How Answering Media Questions Is Like Playing Football
I often work with media training clients who respond to every question I ask during our mock interviews with unnaturally short, clipped answers.
They’re far from alone – many spokespersons answer the questions they’re asked, but fail to do anything else to advocate for their views. They might offer a five-word answer – not even a complete sentence, just blurted words that do nothing more than answer the specific query.
What should they be doing instead? They could begin with that five word answer, supplement it with a captivating and memorable message, story, and/or statistic, and finish it with a closing call-to-action. That doesn’t have to take long. They can do it all in 30 seconds or less.
Here’s a different way to think about it: being a great media spokesperson is like being a great football player.
When reporters ask you a question, they’ve handed you the football. If you answer with five clipped words, you’ve gained no more than a yard before giving them possession of the ball again. But if you take their question, run with it while advocating for your position in a memorable way, you’ve just given yourself a first down – and possibly scored a few points.
Here’s an example:
Question: “Why should your museum get more money from taxpayers? Times are tough for everyone – shouldn’t you have to sacrifice like everybody else?”

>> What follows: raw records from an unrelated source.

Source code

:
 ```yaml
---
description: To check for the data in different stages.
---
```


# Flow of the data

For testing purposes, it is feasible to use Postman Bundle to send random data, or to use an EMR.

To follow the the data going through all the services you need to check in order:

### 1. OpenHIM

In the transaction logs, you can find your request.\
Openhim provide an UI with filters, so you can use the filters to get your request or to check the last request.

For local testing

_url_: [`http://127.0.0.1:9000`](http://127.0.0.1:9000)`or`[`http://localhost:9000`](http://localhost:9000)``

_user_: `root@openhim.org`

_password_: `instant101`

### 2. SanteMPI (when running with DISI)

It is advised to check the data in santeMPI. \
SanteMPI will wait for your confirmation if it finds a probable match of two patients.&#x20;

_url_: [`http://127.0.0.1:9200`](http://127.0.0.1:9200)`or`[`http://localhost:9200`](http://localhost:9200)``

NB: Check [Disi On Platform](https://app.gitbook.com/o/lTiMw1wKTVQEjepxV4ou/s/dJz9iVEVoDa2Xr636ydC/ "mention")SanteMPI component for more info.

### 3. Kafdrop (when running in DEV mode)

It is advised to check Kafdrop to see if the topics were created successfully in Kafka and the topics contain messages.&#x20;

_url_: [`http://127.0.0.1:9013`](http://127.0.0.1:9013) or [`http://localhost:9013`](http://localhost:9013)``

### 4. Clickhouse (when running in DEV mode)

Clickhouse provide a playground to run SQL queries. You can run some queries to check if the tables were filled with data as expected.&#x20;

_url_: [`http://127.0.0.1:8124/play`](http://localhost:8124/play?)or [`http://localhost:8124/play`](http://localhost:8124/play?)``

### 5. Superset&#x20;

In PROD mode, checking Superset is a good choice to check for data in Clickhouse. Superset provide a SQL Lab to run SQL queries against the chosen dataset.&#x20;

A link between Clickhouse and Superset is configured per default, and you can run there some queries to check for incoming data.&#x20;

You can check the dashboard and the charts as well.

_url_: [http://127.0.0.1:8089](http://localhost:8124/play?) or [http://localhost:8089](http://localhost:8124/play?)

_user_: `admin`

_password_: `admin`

One-Yard Gain: “Absolutely, and we have.”
First Down: “Absolutely, and we have. It’s important to remember that we are only asking for enough money to keep our doors open and our artwork safe.”
Touchdown: “Absolutely, and we have. It’s important to remember that we are only asking for enough money to keep our doors open and our artwork safe. Last year, we were robbed because we couldn’t afford a nighttime security guard – and it cost us more than it would have to hire two guards for three years. That’s why we’re asking the public to contact the governor’s office and ask him to give us the funding we need, to make sure that parents can continue bringing their children to our museum for years to come.”
This technique isn’t intended to allow spokespersons to filibuster, but rather to allow them to take advantage of their precious limited time while in possession of the ball. Be generous with the reporter by sharing the ball; but don’t give it back until you’ve fully advocated for your position.